Pythonでファイルへ書き込みを行う【テキストファイル、バイナリファイル】
- 作成日: 2023-12-25
- 更新日: 2023-12-28
- カテゴリ: Python
Pythonでファイルへ書き込みを行うには?
Pythonでファイルにデータを書き込むには、open()
関数とファイルオブジェクトのメソッド(write()
など)を使います。
この記事ではこれらの関数やメソッドについて解説します。
ファイルへ書き込む手順
ファイルにデータを書き込む手順はPythonに限らず他の言語でも同様になっています。
基本的な流れは以下になります。
- ファイルを開く
- 開いたファイルへデータを書き込む
- ファイルを閉じる
まず関数などでファイルを開き、その開いた結果のストリームやファイルオブジェクトに対してデータを書き込みます。
そしてデータの書き込みが終わったらファイルをちゃんと閉じるようにします。
意外と忘れがちなのがファイルを閉じるということです。
ファイルは開きっぱなしにするとプログラム的な不具合、たとえばファイルが開きっぱなしになるなどが起こることがあります。
ですので使い終わったファイルはちゃんと閉じるのが大事です。
open関数でファイルを開く
Pythonではファイルを開くときはopen()
関数を使います。
open()
はPythonの組み込みの関数で、なにもインポートしなくても使うことができます。
open()
の返り値はオープンモードによって変わります。
オープンモードがテキストファイルの時はio.TextIOWrapper
が、バイナリファイルの書き込みの時はio.BufferedWriter
が返されます。
# これがopen関数のすべてだ!
open(
file, # 開きたいファイルのパス
mode='r', # ファイルのオープンモード
buffering= -1, # バッファリングポリシー
encoding=None, # テキストファイルのエンコーディング
errors=None, # エラー文字列('strict'など)
newline=None, # テキストファイルの改行の指定
closefd=True, # ファイルディスクリプタをクローズするかどうかのフラグ
opener=None # オープナー
)
open()
はキーワード引数がいろいろありますが、よく使うのはfile
, mode
, encoding
の3つだけです。
この3つを押さえておけば大抵の用は足りるかと思います。
file
file
に開きたいパスを指定します。

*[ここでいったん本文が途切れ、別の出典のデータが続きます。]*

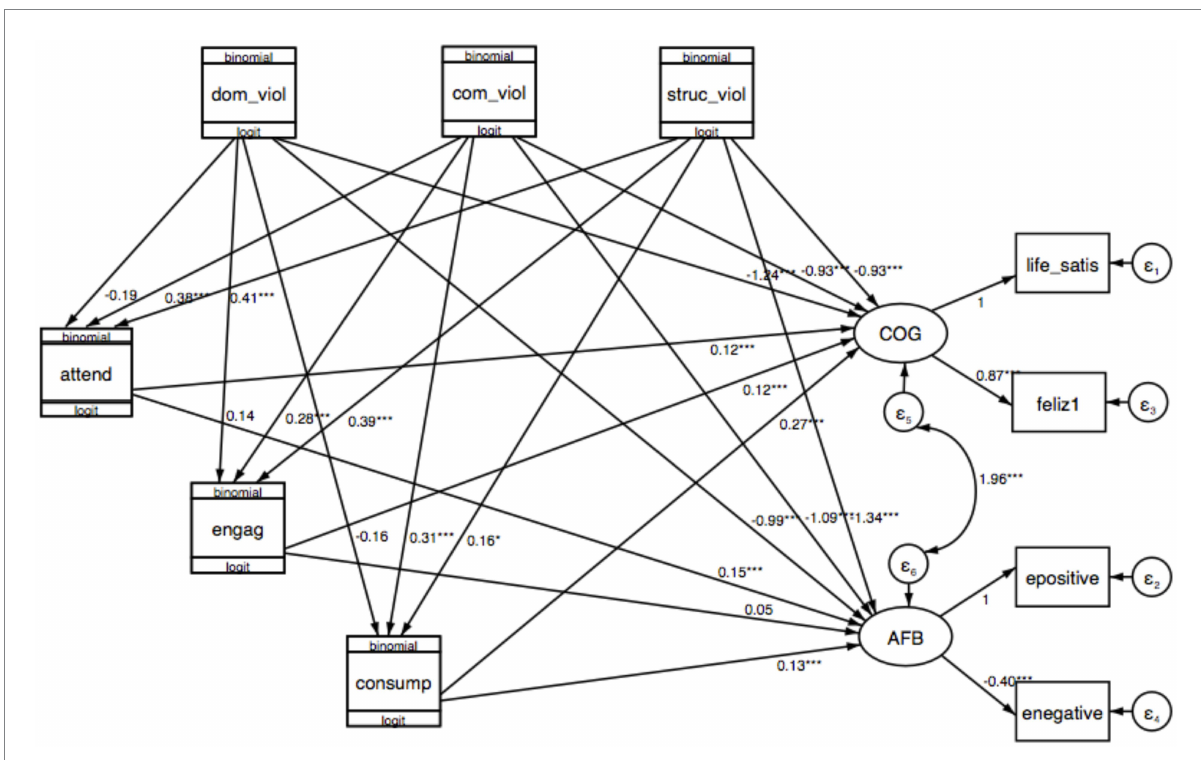
FIGURE 4 Final statistical model, unstandardized coefficients a . a, Interaction terms are not included; atten, Attendance; engag, Engagement; consump, Consumption; dom_viol, Domestic violence; com_viol, Community violence; struc_viol, Structural violence; life_satis, Life satisfaction; feliz, Happiness; epositive, Positive emotions; enegative, Negative emotions; COG, Cognitive well-being; AFB, Affective balance. * p < 0.05, ** p < 0.01, *** p <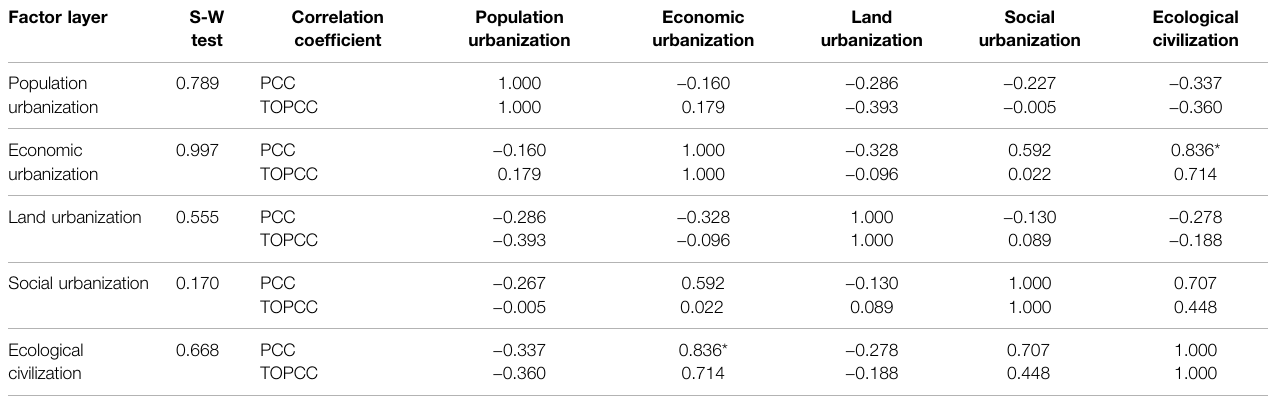
TABLE 2 | Correlation coef fi cients of each factor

ファイルを開くことが出来ない場合はOSError
が送出されます。
mode
mode
にはオープンモード、つまりファイルをどのようにして開くか? という文字列の指定を書きます。
書き込みに使われるオープンモードは以下になります。
- 'w' ... テキストファイルの書き込みモード
- 'a' ... テキストファイルの追記モード
- 'wb' ... バイナリファイルの書き込みモード
- 'ab' ... バイナリファイルの追記モード
ファイルをテキストファイルとして開き、新規に作成して書き込みしたい場合はw
を使います。
このw
モードの注意点としては、このモードはすでに存在しているファイルであっても中身を空にしてファイルを開くことです。
ですのでうっかり大事なファイルをw
モードで開いて空にしてしまわないように注意しましょう。
ファイルをテキストファイルとして開き、ファイルの末尾に追記したい場合はa
を使います。
このa
はストリームのポジションをファイル末尾にして開きますので、シークなどせずに書き込むだけでファイル末尾に追記できます。
wb
はw
のバイナリファイル版です。
ab
はa
のバイナリファイル版になります。
encoding
エンコーディングはテキストファイルの場合に使われます。
encoding
にUTF-8
を指定するとopen()
はファイルをUTF-8
のエンコーディングで開きます。
CP932
にした場合はCP932
です。
このencoding
は指定しなかった場合は環境のデフォルトのエンコーディングが指定されます。
Windowsの場合はCP932
で、Linuxの場合はUTF-8
です。
ですので、マルチプラットフォームなコードを書きたい場合は、このencoding
を指定するのを忘れないようにしましょう。
たとえばUTF-8
で統一するならencoding
にUTF-8
を指定しておきます。
open('file.txt', 'w', encoding='utf-8')
withを使った自動クローズ
open()
で開いたファイルオブジェクトは使い終わったらクローズしないといけません。
fout = open('file.txt', 'w')
fout.close()
これを自動でやってくれるのがwith
です。
with
を使うとスコープが切れたら自動的にファイルがクローズされます。
ですので明示的なclose()
が必要ありません。
with open('file.txt', 'w') as fout:
pass
上記の場合、fout
がファイルオブジェクトです。
返り値
open()
の返り値はテキストファイルの場合はio.TextIOWrapper
で、バイナリファイルの場合はio.BufferedWriter
が返されます。
これら2つは違うオブジェクトですが、インターフェースがある程度統一されているので、使用者は特に意識しなくても同じ認識で使うことが可能になっています。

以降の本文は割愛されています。